The Problem
We use a StatefulSet to deploy a Scala Kafka Streams application on Kubernetes. The instances have separate applicationId
s, so they each replicate the complete input topic for fault-tolerance. They are essentially read-only services that only read in a state topic and write it to the state store, from where customer requests are served via REST. That means, the consumer group always consist of only a single Kafka Streams instance at any given time.
Our problem is now that, when triggering a rolling restart, each instance takes about 5 minutes to start up, where most of the time is spent waiting in the REBALANCING
state.

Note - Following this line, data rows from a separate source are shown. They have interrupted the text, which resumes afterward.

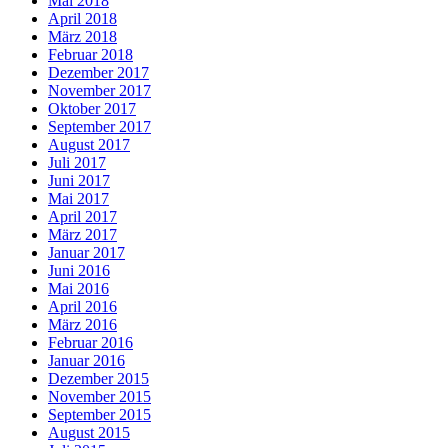
Mai 2018
April 2018
März 2018
Februar 2018
Dezember 2017
November 2017
Oktober 2017
September 2017
August 2017
Juli 2017
Juni 2017
Mai 2017
April 2017
März 2017
Januar 2017
Juni 2016
Mai 2016
April 2016
März 2016
Februar 2016
Januar 2016
Dezember 2015
November 2015
September 2015
August 2015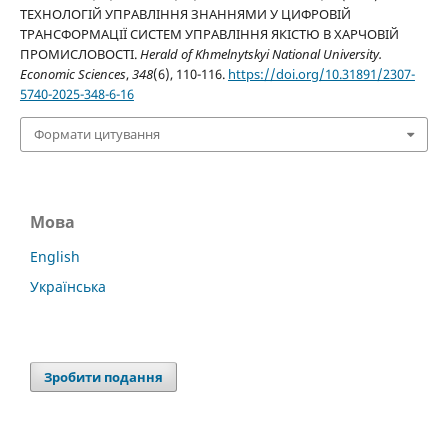
ТЕХНОЛОГІЙ УПРАВЛІННЯ ЗНАННЯМИ У ЦИФРОВІЙ
ТРАНСФОРМАЦІЇ СИСТЕМ УПРАВЛІННЯ ЯКІСТЮ В ХАРЧОВІЙ
ПРОМИСЛОВОСТІ.
Herald of Khmelnytskyi National University.
Economic Sciences
,
348
(6), 110-116.
https://doi.org/10.31891/2307-
5740-2025-348-6-16
Формати цитування
Мова
English
Українська
Зробити подання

I've read here that Kafka Streams does not send a LeaveGroup
request in order to come back fast after a container restart, without rebalancing. How come this does not work for us and why does the rebalancing take so long, even though the applicationId
is identical? Ideally, to minimize downtime, the application should take over immediately from where it left when it was restarted.
Config
Here are some configs we changed from the default values:
properties.put(StreamsConfig.consumerPrefix(ConsumerConfig.MAX_POLL_RECORDS_CONFIG), "1000")
properties.put(StreamsConfig.consumerPrefix(ConsumerConfig.SESSION_TIMEOUT_MS_CONFIG), "300000")
properties.put(StreamsConfig.consumerPrefix(ConsumerConfig.AUTO_OFFSET_RESET_CONFIG), "earliest")
// RocksDB config, see https://docs.confluent.io/current/streams/developer-guide/memory-mgmt.html
properties.put(StreamsConfig.ROCKSDB_CONFIG_SETTER_CLASS_CONFIG, classOf[BoundedMemoryRocksDBConfig])
Questions / Related configs
- Would it help to decrease
session.timeout.ms
? We set it to quite a large value as the Kafka brokers live in a different data center and network connections are at times not super reliable. - This answer suggests to decrease
max.poll.interval.ms
, as it is tied to a rebalance timeout. Is that correct? I'm hesitant to change this, as it might have consequences on the normal operation mode of our app. - There is mention of a config
group.initial.rebalance.delay.ms
to delay rebalancing during a deployment - but that would cause delays also after recovery from a crash, wouldn't it? - I also stumbled upon KIP-345, which targets to eliminate consumer rebalancing for static memberships entirely via
group.instance.id
, which would be a good fit for our user case, but it does not seem to be available yet on our brokers.
I'm confused by the multitude of configs and how to use them to enable fast recovery after an update. Can someone explain how they play together?